25/08/2013
balkanpride
"Hier matin, j’ai assisté à un séminaire ministériel organisé par Éric Besson, sur le thème « Les migrations en Méditerranée : construire un espace de prospérité partagé ». Dans la mesure où de nombreux journalistes couvraient le séminaire, je peux me permettre d’en partager avec vous quelques éléments. Y étaient conviés des ministres des pays suivants : Chypre - Grèce - Espagne - Croatie - Malte - Monténégro - Maroc - Égypte. Un expert planta d’emblée le décor, basant son argumentaire sur le fait que puisque la population européenne vieillissait, trois possibilités s’offraient à nous. Je le cite :
« 1) Soit nous retardons l’âge de la retraite : mesure pas très populaire ;
2) Soit nous mettons davantage les femmes au travail : cela aura une incidence négative sur le taux de fécondité ;
3) Soit nous organisons les migrations internationales. »

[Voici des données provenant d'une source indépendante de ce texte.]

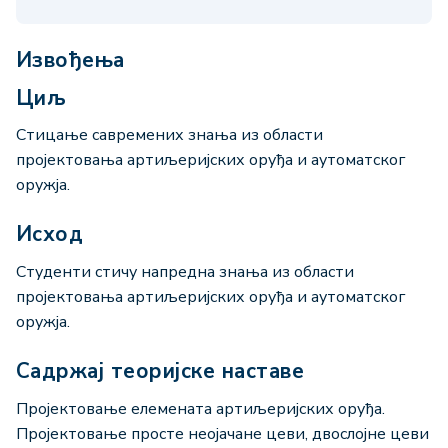
Извођења
Циљ
Стицање савремених знања из области
пројектовања артиљеријских оруђа и аутоматског
оружја.
Исход
Студенти стичу напредна знања из области
пројектовања артиљеријских оруђа и аутоматског
оружја.
Садржај теоријске наставе
Пројектовање елемената артиљеријских оруђа.
Пројектовање просте неојачане цеви, двослојне цеви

Et sur ces mots destinés de toute évidence à permettre aux ministres présents d’enchaîner avec leurs discours bien préparés, le fil conducteur de la matinée fut que, puisque le Nord ne faisait pas d’enfants, le Sud en faisant beaucoup (cela a été dit), il fallait donc s’atteler à organiser les flux migratoires du Sud vers le Nord. Plusieurs ministres ont même déclaré que de toute façon l’immigration se produisant de manière illégale lorsqu’elle n’était pas autorisée, il était préférable de la légaliser et de l’organiser. Il a aussi été dit qu’en Tunisie, 75 % des jeunes envisageaient de quitter leur pays…Voici un florilège de paroles prononcées par des ministres des pays du Nord :
« Les pays du Nord ont besoin de main d’œuvre. »
« L’immigration augmente la compétitivité des pays du Nord. »

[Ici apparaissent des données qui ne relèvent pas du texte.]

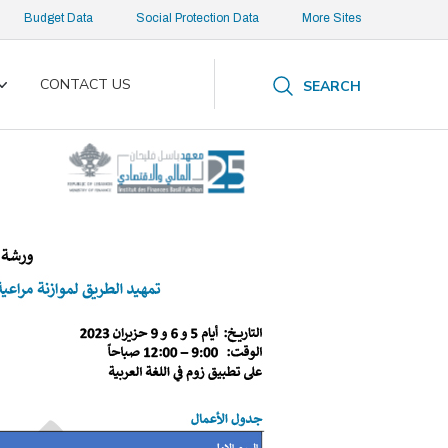
Budget Data
Social Protection Data
More Sites
CONTACT US
SEARCH
Toggle
submenu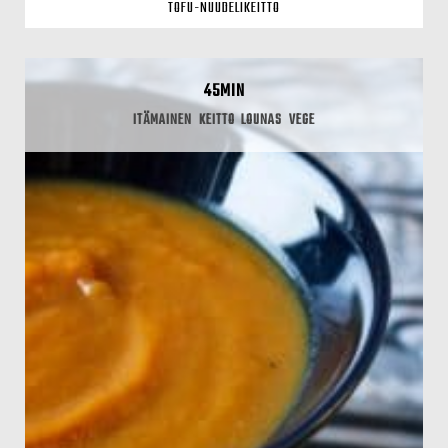
TOFU-NUUDELIKEITTO
45MIN
ITÄMAINEN
KEITTO
LOUNAS
VEGE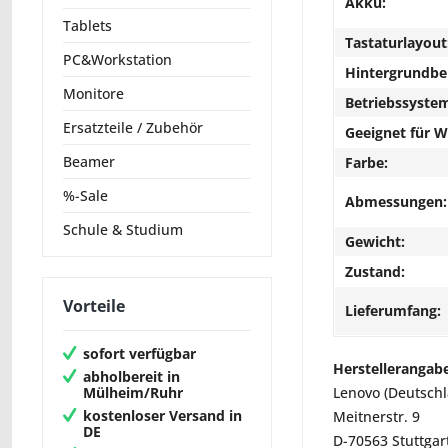
Akku:
Tablets
Tastaturlayout
PC&Workstation
Hintergrundbe
Monitore
Betriebssyste
Ersatzteile / Zubehör
Geeignet für 
Beamer
Farbe:
%-Sale
Abmessungen:
Schule & Studium
Gewicht:
Zustand:
Vorteile
Lieferumfang:
sofort verfügbar
Herstellerangab
abholbereit in
Mülheim/Ruhr
Lenovo (Deutsch
kostenloser Versand in
Meitnerstr. 9
DE
D-70563 Stuttgar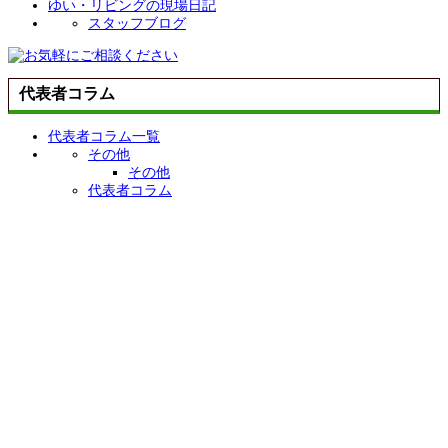
ゆい・リビングの現場日記
スタッフブログ
代表者コラム
代表者コラム一覧
その他
その他
代表者コラム
お家のこと
リフォーム事例
大切な金の話
お役立ち情報
リノベーションの流れ
20のチェックポイント
お問い合わせ
お問い合わせ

« L’immigration profite aussi bien aux pays du Sud que du Nord. »
« Comme la main d’œuvre qui vient du Sud est peu qualifiée et que les pays du Nord auront de plus en plus besoin de main d’œuvre qualifiée, les pays du Nord doivent aider à former la main d’œuvre du Sud afin qu’elle réponde mieux à leurs besoins. »

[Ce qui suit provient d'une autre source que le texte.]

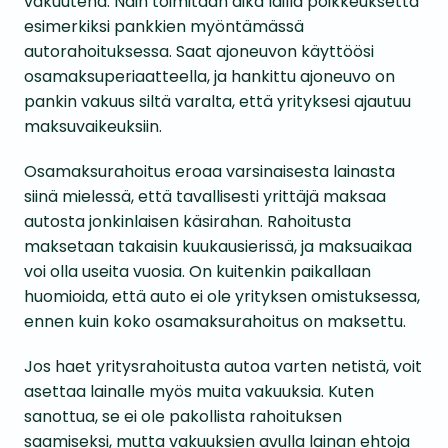
vakuutena. Näin toimitaan aika lailla poikkeuksetta
esimerkiksi pankkien myöntämässä
autorahoituksessa. Saat ajoneuvon käyttöösi
osamaksuperiaatteella, ja hankittu ajoneuvo on
pankin vakuus siltä varalta, että yrityksesi ajautuu
maksuvaikeuksiin.
Osamaksurahoitus eroaa varsinaisesta lainasta
siinä mielessä, että tavallisesti yrittäjä maksaa
autosta jonkinlaisen käsirahan. Rahoitusta
maksetaan takaisin kuukausierissä, ja maksuaikaa
voi olla useita vuosia. On kuitenkin paikallaan
huomioida, että auto ei ole yrityksen omistuksessa,
ennen kuin koko osamaksurahoitus on maksettu.
Jos haet yritysrahoitusta autoa varten netistä, voit
asettaa lainalle myös muita vakuuksia. Kuten
sanottua, se ei ole pakollista rahoituksen
saamiseksi, mutta vakuuksien avulla lainan ehtoja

« Nous devons conduire une politique souple de visas afin de faciliter la circulation des flux d’immigration. »
« Nous devons faciliter le fait que les immigrés gardent le contact avec leurs pays d’origine et y transfèrent une partie de leur argent. »
« Nous devons organiser les sociétés d’accueil de manière à ce qu’elles reconnaissent qu’elles sont diverses. De toute façon, c’est le modèle qui est appelé à se répandre partout. La priorité doit être donnée à la lutte contre les discriminations. »
« Un monde sans immigration serait un monde plus divisé, plus radical. »
« La pauvreté et le manque de développement ont été causés par la colonisation. »
« L’immigration est peut-être la solution à la crise », prononcé très solennellement par le ministre suédois, invité en tant que représentant du pays qui préside actuellement l’Union Européenne.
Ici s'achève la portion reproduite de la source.